Extract provided:

>> begin

Using the article Absolute-Valued Algebras mentioned by commenter, a proof would look like this.

Firstly, recall

Lemma If $(E,\| \cdot \|)$ is a normed $\mathbb{R}$-vector space such that $\| x + y \|^{2} + \| x - y \|^{2} \geq 4 \| x \| \| y \|$ holds for all $x,y \in E$, then the norm $\| \cdot \|$ is induced by some inner product $\langle \cdot,\cdot \rangle$ on $E$.

Note Anyone who has a link to a proof of the lemma above is warmly welcome.

>> end

Dataset extract:

>> begin

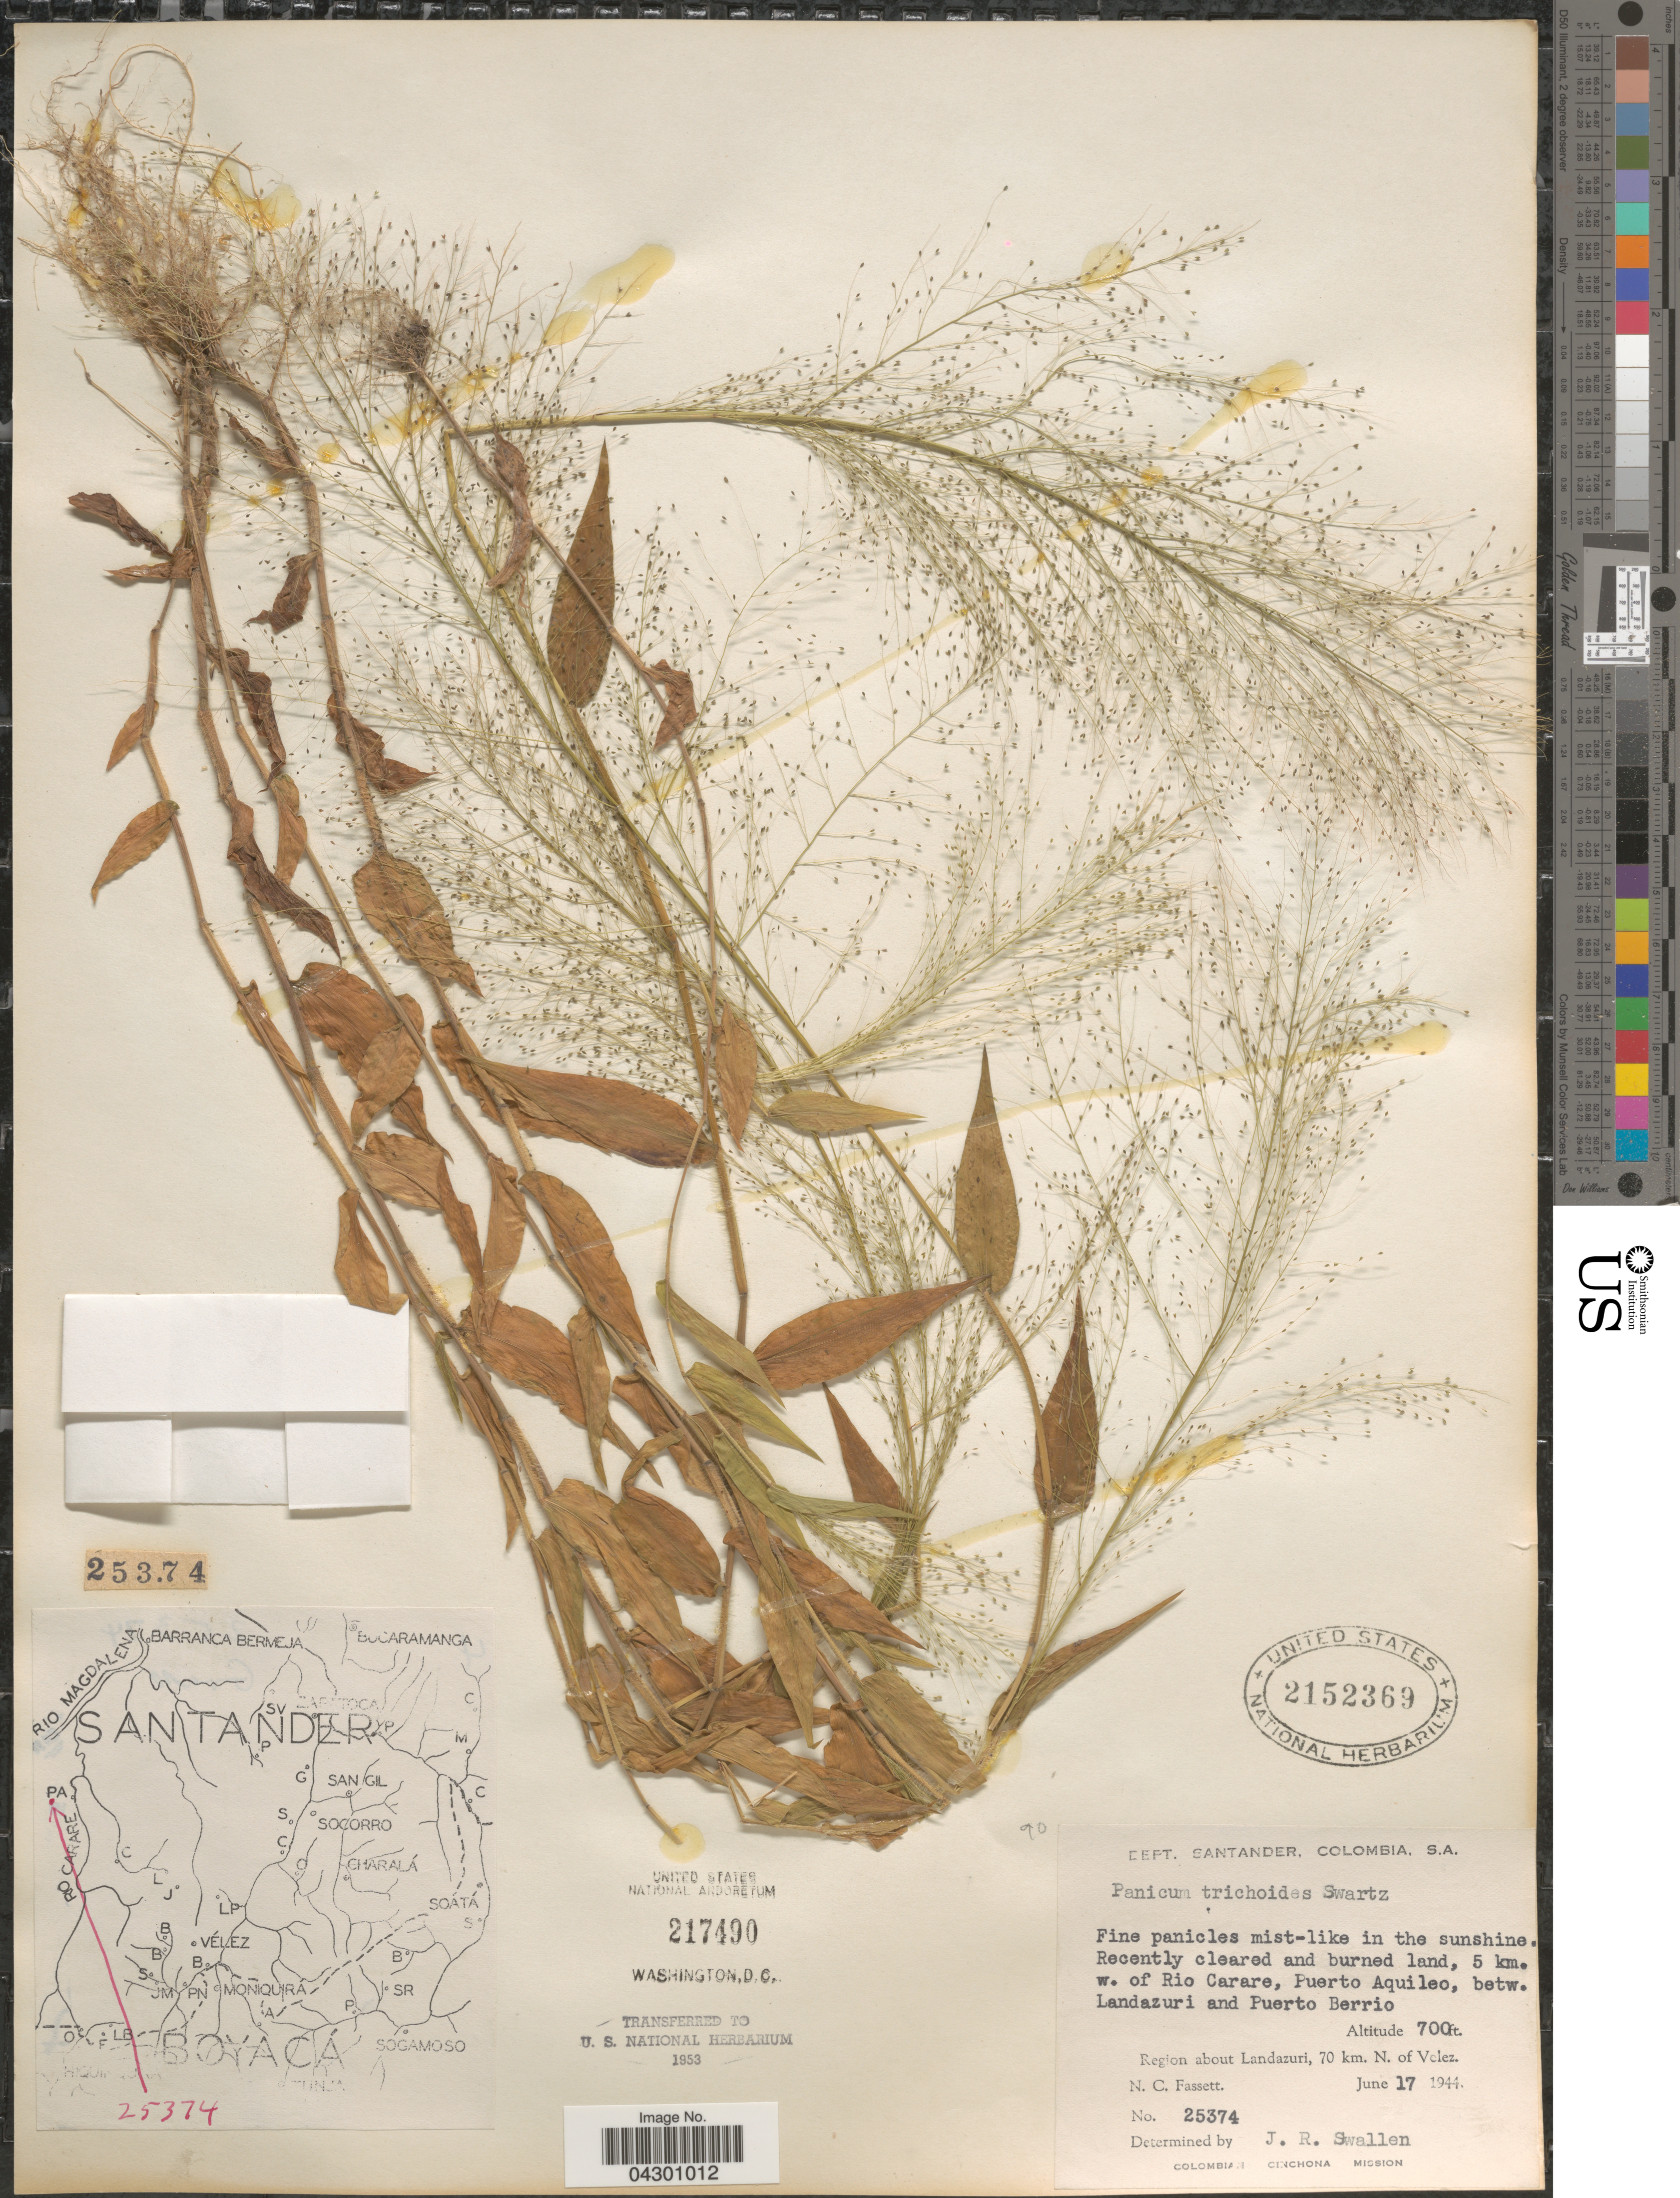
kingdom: Plantae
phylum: Tracheophyta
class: Liliopsida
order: Poales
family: Poaceae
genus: Panicum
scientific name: Panicum trichoides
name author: Sw.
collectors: N. C. Fassett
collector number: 25374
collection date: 1944-06-17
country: Colombia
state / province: Santander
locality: Dept. Santander. 5 km. w. of Rio Carare, Puerto Aquileo, betw. Landazuri and Puerto Berrio. Region about Landazuri, 70 km. N. of Velez. Colombian Cinchona Mission.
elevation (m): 213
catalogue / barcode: US 2152369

>> end

Written request 1:
Retype the excerpt on normed spaces and inner products from "Lemma If $(E,\|" up to and including "product $\langle \cdot,\cdot \rangle$ on $E$.".
Written request 2:
In the excerpt on normed spaces and inner products, which article does the proof draw on?
Written request 3:
Write what follows in the excerpt on normed spaces and inner products, picking up after its last sentence.

Reply 1:
Lemma If $(E,\| \cdot \|)$ is a normed $\mathbb{R}$-vector space such that $\| x + y \|^{2} + \| x - y \|^{2} \geq 4 \| x \| \| y \|$ holds for all $x,y \in E$, then the norm $\| \cdot \|$ is induced by some inner product $\langle \cdot,\cdot \rangle$ on $E$.

Reply 2:
The article Absolute-Valued Algebras, which a commenter mentioned.

Reply 3:
Suppose that $\| \cdot \|$ is a multiplicative norm on $\mathbb{R}[X]$. Then for any $x,y \in \mathbb{R}[X]$, we have \begin{align} \| x + y \|^{2} + \| x - y \|^{2} &= \| (x + y)^{2} \| + \| (x - y)^{2} \| \quad (\text{By the multiplicativity of $\| \cdot \|$.}) \\ &\geq \| (x + y)^{2} - (x - y)^{2} \| \quad (\text{By the Triangle Inequality.}) \\ &= \| 4xy \| \\ &= 4 \| x \| \| y \|. \quad (\text{By the multiplicativity of $\| \cdot \|$.}) \end{align} The lemma now says that $\| \cdot \|$ is induced by some inner product $\langle \cdot,\cdot \rangle$ on $\mathbb{R}[X]$.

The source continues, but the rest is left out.